This device lets surgeons attach small anchors to tissue inside a beating heart by compensating for the heart’s movement.
Fixing the heart is hard. Certain procedures have to be performed on a stationary organ, so the heart is stopped and the patient put on a cardiopulmonary bypass machine. But stopping the heart increases the risk of brain damage. Now researchers at Harvard University and Children’s Hospital Boston are testing a robotic system that could help surgeons perform a common valve repair while the heart beats on. The system uses 3-D ultrasound images to predict and compensate for the motion of the heart so that the surgeon can work on a patient’s mitral valve as it moves.
“Some 50,000 people a year, in the U.S. alone, get mitral-valve surgery,” says Robert Howe, a professor of engineering at Harvard and a researcher on the project. “It is a pressing clinical concern.”
The goal of the procedure is to decrease the size of the valve. Traditionally, this is done by placing a stiff ring around the valve and suturing it in place by hand.
“We know how to repair valves. But what patients and doctors want is a more rapid recovery,” says Marc Gillinov, a cardiac surgeon at the Cleveland Clinic who was not involved in the research. It can take two or three months for a patient to recover from an open-heart procedure; if the heart didn’t have to be stopped, the recovery time could drop significantly. Performing the surgery on a beating heart would also give the surgeon instant feedback on the effectiveness of the procedure. “You’d know just as you do it whether the valve is working well,” Gillinov says.
Howe says that, moreover, a number of studies show that stopping the heart can result in long-term cognitive deficits, and that older or frail people in particular don’t always respond well to bypass machines. He hopes that his system will make heart surgery safer.
Unlike traditional mitral-valve repair, Howe’s procedure does not involve opening up the heart itself. Instead, a hollow needle is inserted into the organ. The needle is used to introduce small anchors into the heart and affix them to the tissue around the mitral valve.
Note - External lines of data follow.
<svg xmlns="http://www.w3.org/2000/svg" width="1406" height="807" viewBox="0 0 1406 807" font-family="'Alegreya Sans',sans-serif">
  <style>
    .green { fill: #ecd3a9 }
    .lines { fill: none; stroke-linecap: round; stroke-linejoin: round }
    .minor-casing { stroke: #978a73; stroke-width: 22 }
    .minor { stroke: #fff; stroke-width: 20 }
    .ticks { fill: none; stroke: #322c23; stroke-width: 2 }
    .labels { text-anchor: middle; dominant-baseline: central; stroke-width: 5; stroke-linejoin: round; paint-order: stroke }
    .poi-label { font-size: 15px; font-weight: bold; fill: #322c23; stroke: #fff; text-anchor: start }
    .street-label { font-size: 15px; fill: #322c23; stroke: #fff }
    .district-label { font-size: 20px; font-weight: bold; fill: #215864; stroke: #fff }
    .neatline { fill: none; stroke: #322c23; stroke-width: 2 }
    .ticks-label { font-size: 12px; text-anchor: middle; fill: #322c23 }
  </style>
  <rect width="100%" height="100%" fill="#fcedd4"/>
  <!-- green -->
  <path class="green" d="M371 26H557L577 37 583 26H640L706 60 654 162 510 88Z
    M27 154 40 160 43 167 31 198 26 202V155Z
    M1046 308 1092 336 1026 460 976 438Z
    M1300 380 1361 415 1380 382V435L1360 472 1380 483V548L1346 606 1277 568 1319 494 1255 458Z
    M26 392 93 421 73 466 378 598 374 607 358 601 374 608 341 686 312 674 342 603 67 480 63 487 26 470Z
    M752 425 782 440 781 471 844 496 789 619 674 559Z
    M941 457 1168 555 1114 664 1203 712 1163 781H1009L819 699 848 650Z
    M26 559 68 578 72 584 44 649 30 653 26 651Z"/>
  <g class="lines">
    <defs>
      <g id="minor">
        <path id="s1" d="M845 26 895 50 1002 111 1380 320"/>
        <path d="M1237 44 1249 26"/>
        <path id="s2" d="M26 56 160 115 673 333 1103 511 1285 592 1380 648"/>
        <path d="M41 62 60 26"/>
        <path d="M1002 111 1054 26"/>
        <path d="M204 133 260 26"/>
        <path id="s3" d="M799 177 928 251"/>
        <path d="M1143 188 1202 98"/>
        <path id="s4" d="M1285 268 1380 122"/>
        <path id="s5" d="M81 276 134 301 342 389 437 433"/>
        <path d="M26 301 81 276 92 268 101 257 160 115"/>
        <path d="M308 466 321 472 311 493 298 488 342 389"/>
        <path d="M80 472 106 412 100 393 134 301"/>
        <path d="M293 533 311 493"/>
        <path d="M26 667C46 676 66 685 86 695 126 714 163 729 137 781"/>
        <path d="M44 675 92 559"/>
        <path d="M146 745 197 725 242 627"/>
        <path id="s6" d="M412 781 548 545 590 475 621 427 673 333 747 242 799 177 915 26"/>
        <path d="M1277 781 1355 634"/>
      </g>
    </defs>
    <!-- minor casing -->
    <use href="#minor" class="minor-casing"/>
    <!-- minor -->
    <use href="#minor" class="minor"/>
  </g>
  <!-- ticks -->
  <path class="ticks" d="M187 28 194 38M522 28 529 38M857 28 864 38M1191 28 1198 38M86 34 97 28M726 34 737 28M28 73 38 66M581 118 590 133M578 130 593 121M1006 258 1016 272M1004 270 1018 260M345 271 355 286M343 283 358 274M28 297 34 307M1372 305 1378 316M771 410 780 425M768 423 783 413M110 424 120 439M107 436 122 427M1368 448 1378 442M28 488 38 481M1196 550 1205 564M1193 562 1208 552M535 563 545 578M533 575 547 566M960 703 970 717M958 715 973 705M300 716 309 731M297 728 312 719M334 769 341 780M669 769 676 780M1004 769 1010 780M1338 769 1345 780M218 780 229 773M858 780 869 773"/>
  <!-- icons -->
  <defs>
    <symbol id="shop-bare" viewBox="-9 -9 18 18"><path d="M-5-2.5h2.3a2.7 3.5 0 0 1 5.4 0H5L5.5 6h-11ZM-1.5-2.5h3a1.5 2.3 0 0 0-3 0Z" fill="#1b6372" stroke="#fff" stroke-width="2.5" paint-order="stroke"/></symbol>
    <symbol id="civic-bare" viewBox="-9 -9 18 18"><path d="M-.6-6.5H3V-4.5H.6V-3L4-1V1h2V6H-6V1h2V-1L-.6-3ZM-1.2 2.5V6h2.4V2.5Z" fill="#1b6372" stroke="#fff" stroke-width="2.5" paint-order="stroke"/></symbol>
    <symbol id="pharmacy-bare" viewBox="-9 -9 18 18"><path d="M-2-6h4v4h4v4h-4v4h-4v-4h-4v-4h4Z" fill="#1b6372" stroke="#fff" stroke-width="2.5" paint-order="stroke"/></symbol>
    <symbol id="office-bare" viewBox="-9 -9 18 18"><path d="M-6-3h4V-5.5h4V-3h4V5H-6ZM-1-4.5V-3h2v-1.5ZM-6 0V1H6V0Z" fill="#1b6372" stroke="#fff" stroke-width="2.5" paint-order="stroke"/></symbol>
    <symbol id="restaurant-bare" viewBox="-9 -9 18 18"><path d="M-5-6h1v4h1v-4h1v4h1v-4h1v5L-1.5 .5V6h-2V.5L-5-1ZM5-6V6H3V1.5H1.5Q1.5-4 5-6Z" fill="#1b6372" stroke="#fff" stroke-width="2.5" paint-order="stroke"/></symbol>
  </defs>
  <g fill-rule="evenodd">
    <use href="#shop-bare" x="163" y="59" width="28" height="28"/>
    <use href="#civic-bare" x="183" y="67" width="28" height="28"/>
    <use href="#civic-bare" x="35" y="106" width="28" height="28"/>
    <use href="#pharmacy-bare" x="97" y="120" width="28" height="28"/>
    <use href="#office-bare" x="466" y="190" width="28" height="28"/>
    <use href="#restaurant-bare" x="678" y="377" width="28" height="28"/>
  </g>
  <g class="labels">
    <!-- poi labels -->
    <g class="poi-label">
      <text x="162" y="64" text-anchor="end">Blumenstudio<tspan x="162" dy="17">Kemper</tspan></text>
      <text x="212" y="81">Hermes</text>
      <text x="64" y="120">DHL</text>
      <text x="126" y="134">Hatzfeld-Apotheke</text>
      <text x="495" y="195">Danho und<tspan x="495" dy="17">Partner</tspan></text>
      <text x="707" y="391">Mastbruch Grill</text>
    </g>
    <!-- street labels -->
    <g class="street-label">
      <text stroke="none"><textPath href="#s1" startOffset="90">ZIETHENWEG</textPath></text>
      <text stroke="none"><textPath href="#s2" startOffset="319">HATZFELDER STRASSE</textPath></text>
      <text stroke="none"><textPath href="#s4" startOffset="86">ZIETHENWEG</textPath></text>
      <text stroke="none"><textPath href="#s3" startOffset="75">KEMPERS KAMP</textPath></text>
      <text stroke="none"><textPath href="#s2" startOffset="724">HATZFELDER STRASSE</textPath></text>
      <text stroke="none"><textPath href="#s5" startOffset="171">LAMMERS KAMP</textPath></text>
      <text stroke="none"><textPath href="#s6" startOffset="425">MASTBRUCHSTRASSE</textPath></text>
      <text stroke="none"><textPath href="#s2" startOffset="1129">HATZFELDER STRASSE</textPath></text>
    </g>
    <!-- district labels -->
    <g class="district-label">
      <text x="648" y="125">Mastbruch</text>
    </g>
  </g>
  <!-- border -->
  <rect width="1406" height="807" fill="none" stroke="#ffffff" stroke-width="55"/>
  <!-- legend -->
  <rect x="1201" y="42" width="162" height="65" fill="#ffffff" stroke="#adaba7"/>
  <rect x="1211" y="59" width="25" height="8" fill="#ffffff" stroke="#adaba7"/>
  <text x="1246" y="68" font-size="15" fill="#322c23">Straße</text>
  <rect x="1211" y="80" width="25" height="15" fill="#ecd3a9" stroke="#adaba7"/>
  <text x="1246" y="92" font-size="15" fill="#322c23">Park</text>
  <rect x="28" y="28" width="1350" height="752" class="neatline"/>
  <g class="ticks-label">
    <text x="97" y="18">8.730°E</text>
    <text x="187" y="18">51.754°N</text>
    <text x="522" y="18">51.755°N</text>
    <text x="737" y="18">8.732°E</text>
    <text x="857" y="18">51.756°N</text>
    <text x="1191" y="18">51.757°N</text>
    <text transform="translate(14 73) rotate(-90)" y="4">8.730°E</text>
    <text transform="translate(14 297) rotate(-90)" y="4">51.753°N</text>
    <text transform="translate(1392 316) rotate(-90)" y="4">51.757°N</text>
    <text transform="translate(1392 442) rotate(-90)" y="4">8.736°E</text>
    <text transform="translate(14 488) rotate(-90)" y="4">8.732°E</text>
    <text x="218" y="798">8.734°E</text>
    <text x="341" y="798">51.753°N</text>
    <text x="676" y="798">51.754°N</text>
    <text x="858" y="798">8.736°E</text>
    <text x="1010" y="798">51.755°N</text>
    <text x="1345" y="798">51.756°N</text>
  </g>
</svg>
The anchors can then be pulled together by a suture wire to decrease the size of the valve opening. “The challenge here is that [to affix the anchors] we need to keep track of where the heart tissue is, as the heart moves continuously,” Howe says. Howe’s team opted to use 3-D ultrasound to visualize heart movement because with other imaging techniques, such as video, the internal structures of the organ would have been concealed by circulating blood.
Data from the 3-D ultrasound images is analyzed using special software written by the researchers. The software can predict where heart tissue will be approximately 70 to 100 milliseconds in the future, so the position of the tip of the handheld surgical tool can be adjusted accordingly. Sensors in the tool also detect whether it comes in contact with the tissue. “We can detect very quickly if things deviate greatly from what’s predicted and then pull back the [instrument] to get it out of the way,” Howe says.
After studying the motion of real hearts, the researchers developed a foam model to test whether their device increased the dexterity of a small group of surgeons asked to affix anchors to the foam in particular positions. Howe says that the surgeons’ performance was notably improved when they used the motion-compensation system. “Without it, there was a far higher failure rate, and the forces they applied were much higher as well,” he says. In a clinical setting, applying too much force to the valve could damage heart tissue. Howe says that the system allows surgeons to affix the anchors within one to two millimeters of their intended position, which is fine, given the pliancy of heart tissue.
“It is very promising research,” says Cenk Cavusoglu, an associate professor of electrical engineering and computer science at Case Western Reserve University. Cavusoglu is working on a similar system to allow surgeons to perform coronary-artery bypass surgery. While the procedure itself is quite different, the need for motion compensation is the same. Cavusoglu says that he is impressed by the simple design of the valve-repair tool and by the researchers’ results so far.
Shelten Yuen, a Harvard PhD student who worked on the motion-compensation system, says that preliminary animal trials have already begun. But there is still much work to be done to perfect the tool. “There’s a lot of interest on my part in terms of incorporating additional sensors, such as electrocardiograms and force sensors,” Yuen says.
Romuald Ginhoux, a medical-software systems analyst at Median Technologies, in France, agrees that additional sensors could make the system more accurate. Ginhoux was also impressed by the small size of the device, which is about as big as a soldering iron. Ginhoux says that back in 2003, he worked on similar robots for heart surgeries, but that they were “the size of a real arm.”
Yuen says that he hopes to make the device even smaller and lighter so that it will respond better to slight pressures, giving surgeons a better feel for the heart’s tissue.